Hace cuatro años, un estallido social sacudió Nicaragua y abrió una crisis socio-política que se prolongó en el tiempo. El proceso ha sido intenso y actualmente el escenario es complejo para todos los actores, de manera que las soluciones sólo parecen realizables en el mediano plazo. Para Daniel Ortega, el escenario está marcado por la ilegitimidad después de las elecciones pasadas; para el movimiento ciudadano y la oposición, por el debilitamiento de sus estructuras organizativas y liderazgos después de la escalada represiva gubernamental del 2021, la imposibilidad de ejercer derechos ciudadanos por el Estado policial y la falta de una propuesta política alternativa.

Elecciones sin condiciones, continuidad ilegítima

El 7 de noviembre de 2021, el Consejo Supremo Electoral (CSE) declaró ganadores de las elecciones a Daniel Ortega y Rosario Murillo para un cuarto periodo en la Presidencia y segundo en la Vicepresidencia, respectivamente; asegurando su permanencia en el poder y pretendiendo pasar la página de la crisis que emergió en 2018. El coste ha sido la pérdida de legitimidad entre la ciudadanía y la comunidad internacional.

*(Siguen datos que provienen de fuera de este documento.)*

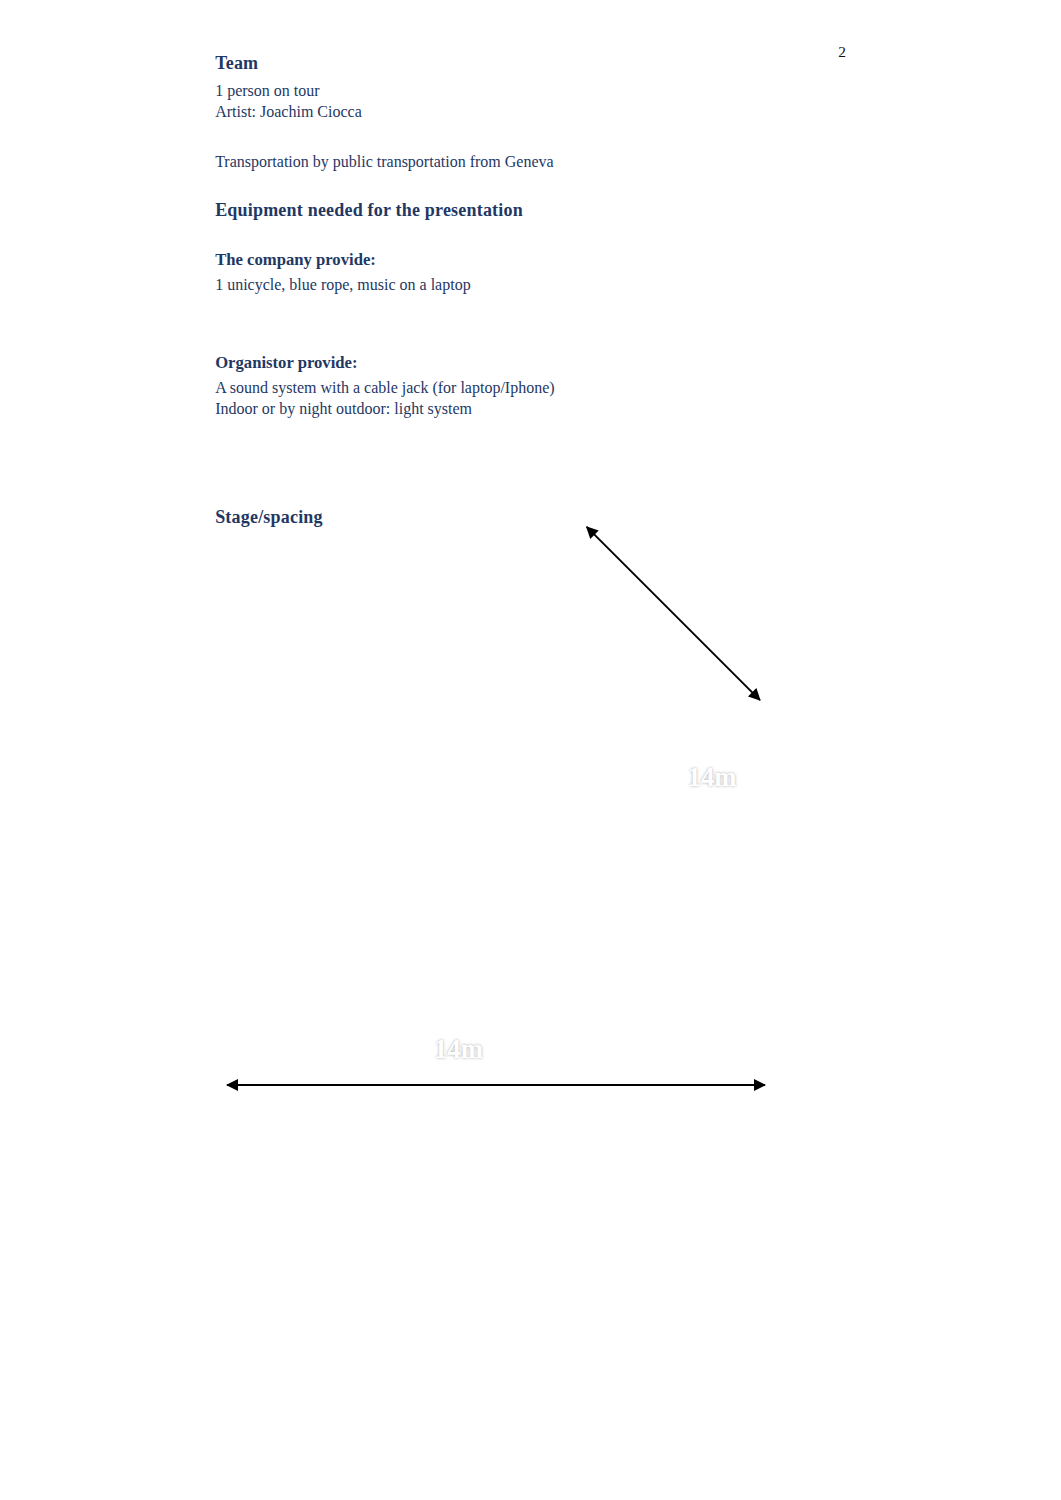2
Team
1 person on tour
Artist: Joachim Ciocca
Transportation by public transportation from Geneva
Equipment needed for the presentation
The company provide:
1 unicycle, blue rope, music on a laptop
Organistor provide:
A sound system with a cable jack (for laptop/Iphone)
Indoor or by night outdoor: light system
Stage/spacing
14m 14m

Organismos ciudadanos que monitorizaron las votaciones revelaron que la abstención había alcanzado un promedio del 80 %, uno de los más altos en las últimas décadas. Numerosos países de América y Europa rechazaron los resultados porque el proceso no se desarrolló en condiciones de competitividad, justeza y transparencia. La campaña transcurrió en medio de una escalada de violencia gubernamental que había arrancado en mayo de 2021 con el encarcelamiento de siete aspirantes presidenciales de la oposición y unos 40 líderes de organizaciones políticas, movimientos sociales y gremios empresariales, periodistas, defensores de los derechos humanos e, incluso, antiguos y reconocidos guerrilleros, elevando a más de 170 el número de prisioneros de conciencia. Además, el órgano electoral canceló la personalidad jurídica de tres partidos políticos y los dejó fuera de la competencia, de manera que Ortega no tuvo contendientes de peso.

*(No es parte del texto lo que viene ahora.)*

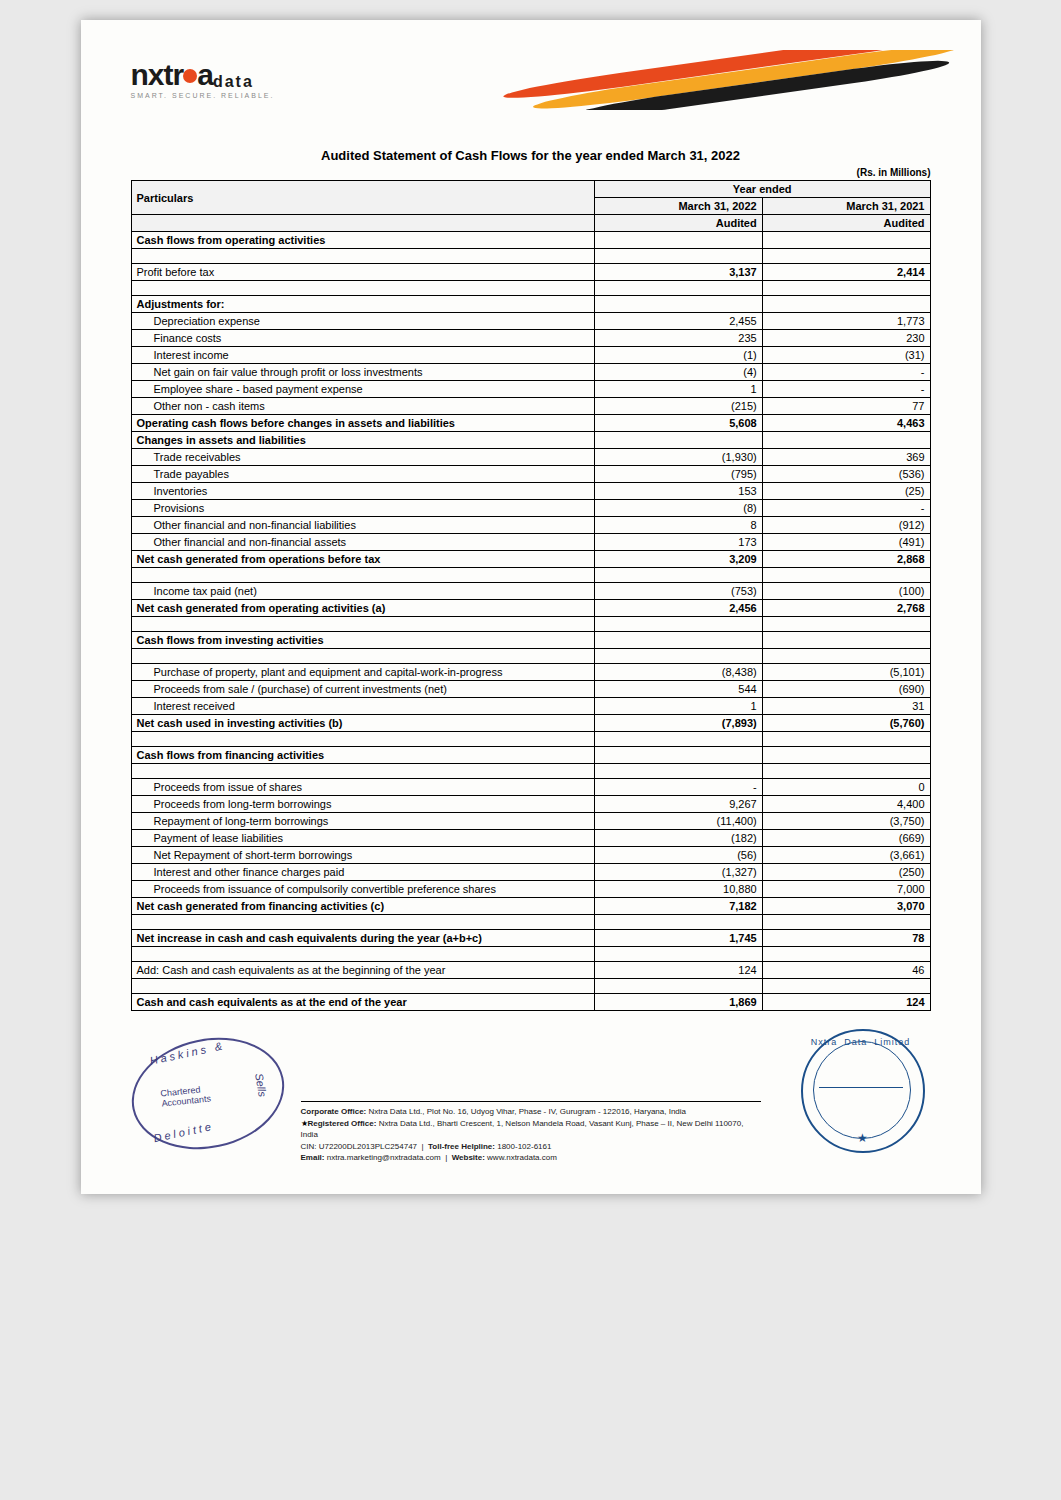nxtr adata
SMART. SECURE. RELIABLE.
Audited Statement of Cash Flows for the year ended March 31, 2022
(Rs. in Millions)
| Particulars | Year ended |
| --- | --- |
| March 31, 2022 | March 31, 2021 |
| | Audited | Audited |
| Cash flows from operating activities | | |
| Profit before tax | 3,137 | 2,414 |
| Adjustments for: | | |
| Depreciation expense | 2,455 | 1,773 |
| Finance costs | 235 | 230 |
| Interest income | (1) | (31) |
| Net gain on fair value through profit or loss investments | (4) | - |
| Employee share - based payment expense | 1 | - |
| Other non - cash items | (215) | 77 |
| Operating cash flows before changes in assets and liabilities | 5,608 | 4,463 |
| Changes in assets and liabilities | | |
| Trade receivables | (1,930) | 369 |
| Trade payables | (795) | (536) |
| Inventories | 153 | (25) |
| Provisions | (8) | - |
| Other financial and non-financial liabilities | 8 | (912) |
| Other financial and non-financial assets | 173 | (491) |
| Net cash generated from operations before tax | 3,209 | 2,868 |
| Income tax paid (net) | (753) | (100) |
| Net cash generated from operating activities (a) | 2,456 | 2,768 |
| Cash flows from investing activities | | |
| Purchase of property, plant and equipment and capital-work-in-progress | (8,438) | (5,101) |
| Proceeds from sale / (purchase) of current investments (net) | 544 | (690) |
| Interest received | 1 | 31 |
| Net cash used in investing activities (b) | (7,893) | (5,760) |
| Cash flows from financing activities | | |
| Proceeds from issue of shares | - | 0 |
| Proceeds from long-term borrowings | 9,267 | 4,400 |
| Repayment of long-term borrowings | (11,400) | (3,750) |
| Payment of lease liabilities | (182) | (669) |
| Net Repayment of short-term borrowings | (56) | (3,661) |
| Interest and other finance charges paid | (1,327) | (250) |
| Proceeds from issuance of compulsorily convertible preference shares | 10,880 | 7,000 |
| Net cash generated from financing activities (c) | 7,182 | 3,070 |
| Net increase in cash and cash equivalents during the year (a+b+c) | 1,745 | 78 |
| Add: Cash and cash equivalents as at the beginning of the year | 124 | 46 |
| Cash and cash equivalents as at the end of the year | 1,869 | 124 |
Haskins &
Chartered
Accountants
Deloitte
Sells
Nxtra Data Limited
★
Corporate Office: Nxtra Data Ltd., Plot No. 16, Udyog Vihar, Phase - IV, Gurugram - 122016, Haryana, India
★Registered Office: Nxtra Data Ltd., Bharti Crescent, 1, Nelson Mandela Road, Vasant Kunj, Phase – II, New Delhi 110070, India
CIN: U72200DL2013PLC254747 | Toll-free Helpline: 1800-102-6161
Email: nxtra.marketing@nxtradata.com | Website: www.nxtradata.com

El CSE retrasó el inicio de la campaña electoral, la recortó a poco más de un mes y limitó las actividades proselitistas a grupos pequeños y espacios cerrados con el pretexto de prevenir los contagios de Covid, limitando la realización de actos públicos a los partidos inscritos. Los ciudadanos no pudieron ejercer el derecho a la libre movilización y expresión; y tampoco admitió misiones nacionales e internacionales de observación.

Sondeos de opinión previos a las elecciones revelaron un alto porcentaje de indecisos, incluso entre los simpatizantes de Ortega, confirmándose el 7 de noviembre cuando en los medios de comunicación independientes y las redes sociales circuló abundante información sobre la ausencia de votantes, a pesar de la presión sobre los empleados públicos para obligarlos a votar en favor de la pareja presidencial. Al imponerse nuevamente tándem Ortega-Murillo, el descontento aumentó y se redujo aún más su legitimidad entre la ciudadanía.

Un cisma en la estructura de poder

El 23 de marzo, el representante de Nicaragua ante la Organización de Estados Americanos (OEA), Arturo McFields, hizo una declaración durante una reunión del Consejo Permanente que sorprendió a los embajadores, a la opinión pública y al propio Gobierno nicaragüense. McFields dijo hablar en nombre de más de 170 prisioneros políticos, de 355 personas asesinadas y de los empleados públicos atemorizados, acusando a los Ortega-Murillo de ser una dictadura. El sentido radicalmente distinto respecto al discurso oficial reveló que el malestar entre los partidarios de Ortega alcanza a sus círculos de confianza más cercanos y es más profundo de lo que se pensaba. Días después, uno de los juristas ante la Corte Internacional de Justicia, Paul Reichler, denunció las graves violaciones a los derechos humanos, provocando otro cisma en la estructura de poder. Pero los primeros indicios de la erosión habían aparecido meses antes, cuando personas cercanas a los Ortega-Murillo fueron defenestrados, despojados de bienes y sus pasaportes.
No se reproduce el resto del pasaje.